* _The task_: Scan the records and identify every line in which the string "CROSS" occurs, then return those lines.

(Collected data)
BEGIN

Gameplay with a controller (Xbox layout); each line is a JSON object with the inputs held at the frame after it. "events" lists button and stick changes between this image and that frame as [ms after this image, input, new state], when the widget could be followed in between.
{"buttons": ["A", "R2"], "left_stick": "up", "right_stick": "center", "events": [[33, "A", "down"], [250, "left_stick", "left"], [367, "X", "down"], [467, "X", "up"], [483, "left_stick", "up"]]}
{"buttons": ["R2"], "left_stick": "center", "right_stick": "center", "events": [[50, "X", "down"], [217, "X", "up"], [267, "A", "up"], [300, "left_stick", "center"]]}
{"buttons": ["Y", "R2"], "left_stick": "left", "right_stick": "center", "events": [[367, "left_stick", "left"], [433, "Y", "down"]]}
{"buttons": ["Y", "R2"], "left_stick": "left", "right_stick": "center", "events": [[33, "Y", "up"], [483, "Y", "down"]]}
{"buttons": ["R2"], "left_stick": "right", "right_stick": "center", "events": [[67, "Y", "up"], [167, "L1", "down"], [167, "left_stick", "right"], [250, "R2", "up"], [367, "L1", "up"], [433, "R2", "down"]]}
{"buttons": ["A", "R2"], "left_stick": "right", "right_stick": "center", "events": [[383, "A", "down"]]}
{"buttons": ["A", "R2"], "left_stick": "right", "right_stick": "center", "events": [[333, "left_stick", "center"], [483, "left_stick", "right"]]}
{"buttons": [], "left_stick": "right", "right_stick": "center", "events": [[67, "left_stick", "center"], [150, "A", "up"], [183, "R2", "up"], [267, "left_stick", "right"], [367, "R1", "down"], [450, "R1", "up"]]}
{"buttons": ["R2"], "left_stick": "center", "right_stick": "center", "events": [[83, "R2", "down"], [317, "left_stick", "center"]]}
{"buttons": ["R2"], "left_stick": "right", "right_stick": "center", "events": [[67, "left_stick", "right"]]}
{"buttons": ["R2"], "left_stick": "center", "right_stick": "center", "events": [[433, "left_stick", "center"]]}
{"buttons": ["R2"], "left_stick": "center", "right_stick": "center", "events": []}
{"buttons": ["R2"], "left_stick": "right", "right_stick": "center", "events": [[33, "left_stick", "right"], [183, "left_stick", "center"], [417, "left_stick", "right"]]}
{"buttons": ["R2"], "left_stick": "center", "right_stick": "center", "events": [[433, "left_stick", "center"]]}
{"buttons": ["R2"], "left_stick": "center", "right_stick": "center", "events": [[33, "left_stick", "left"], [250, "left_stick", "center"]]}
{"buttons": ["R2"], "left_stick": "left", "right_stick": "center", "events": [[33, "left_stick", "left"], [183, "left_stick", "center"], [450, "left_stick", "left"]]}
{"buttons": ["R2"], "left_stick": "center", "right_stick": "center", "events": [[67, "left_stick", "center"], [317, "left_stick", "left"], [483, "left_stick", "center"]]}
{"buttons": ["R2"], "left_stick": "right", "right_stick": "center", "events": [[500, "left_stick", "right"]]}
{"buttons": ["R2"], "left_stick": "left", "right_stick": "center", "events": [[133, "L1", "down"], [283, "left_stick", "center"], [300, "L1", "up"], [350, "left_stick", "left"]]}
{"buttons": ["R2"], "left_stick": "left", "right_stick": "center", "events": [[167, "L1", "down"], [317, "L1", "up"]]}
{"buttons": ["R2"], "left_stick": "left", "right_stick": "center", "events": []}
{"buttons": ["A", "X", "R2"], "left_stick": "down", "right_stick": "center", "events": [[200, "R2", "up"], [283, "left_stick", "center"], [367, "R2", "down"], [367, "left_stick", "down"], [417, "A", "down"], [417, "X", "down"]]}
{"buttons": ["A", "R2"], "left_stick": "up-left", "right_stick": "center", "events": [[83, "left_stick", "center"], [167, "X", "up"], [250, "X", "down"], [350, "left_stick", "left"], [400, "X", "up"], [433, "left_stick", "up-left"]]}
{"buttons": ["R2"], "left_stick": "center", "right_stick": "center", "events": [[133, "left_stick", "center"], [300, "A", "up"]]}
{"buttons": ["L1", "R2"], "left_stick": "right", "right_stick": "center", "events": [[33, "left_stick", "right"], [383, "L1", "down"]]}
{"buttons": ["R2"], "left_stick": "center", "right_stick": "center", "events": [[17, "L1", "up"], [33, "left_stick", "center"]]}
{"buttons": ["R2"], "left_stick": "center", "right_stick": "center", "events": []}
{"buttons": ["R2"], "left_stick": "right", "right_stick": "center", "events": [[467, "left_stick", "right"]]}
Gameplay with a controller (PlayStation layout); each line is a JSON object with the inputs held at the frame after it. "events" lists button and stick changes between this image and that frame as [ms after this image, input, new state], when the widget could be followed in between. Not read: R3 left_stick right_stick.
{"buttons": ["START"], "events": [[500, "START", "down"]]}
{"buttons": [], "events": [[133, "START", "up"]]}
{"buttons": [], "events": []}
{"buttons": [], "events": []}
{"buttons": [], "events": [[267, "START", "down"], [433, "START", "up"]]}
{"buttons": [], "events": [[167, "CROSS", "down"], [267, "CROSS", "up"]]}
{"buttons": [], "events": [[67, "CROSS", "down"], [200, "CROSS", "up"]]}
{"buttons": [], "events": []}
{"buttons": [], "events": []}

END

* _Task output_:
{"buttons": [], "events": [[167, "CROSS", "down"], [267, "CROSS", "up"]]}
{"buttons": [], "events": [[67, "CROSS", "down"], [200, "CROSS", "up"]]}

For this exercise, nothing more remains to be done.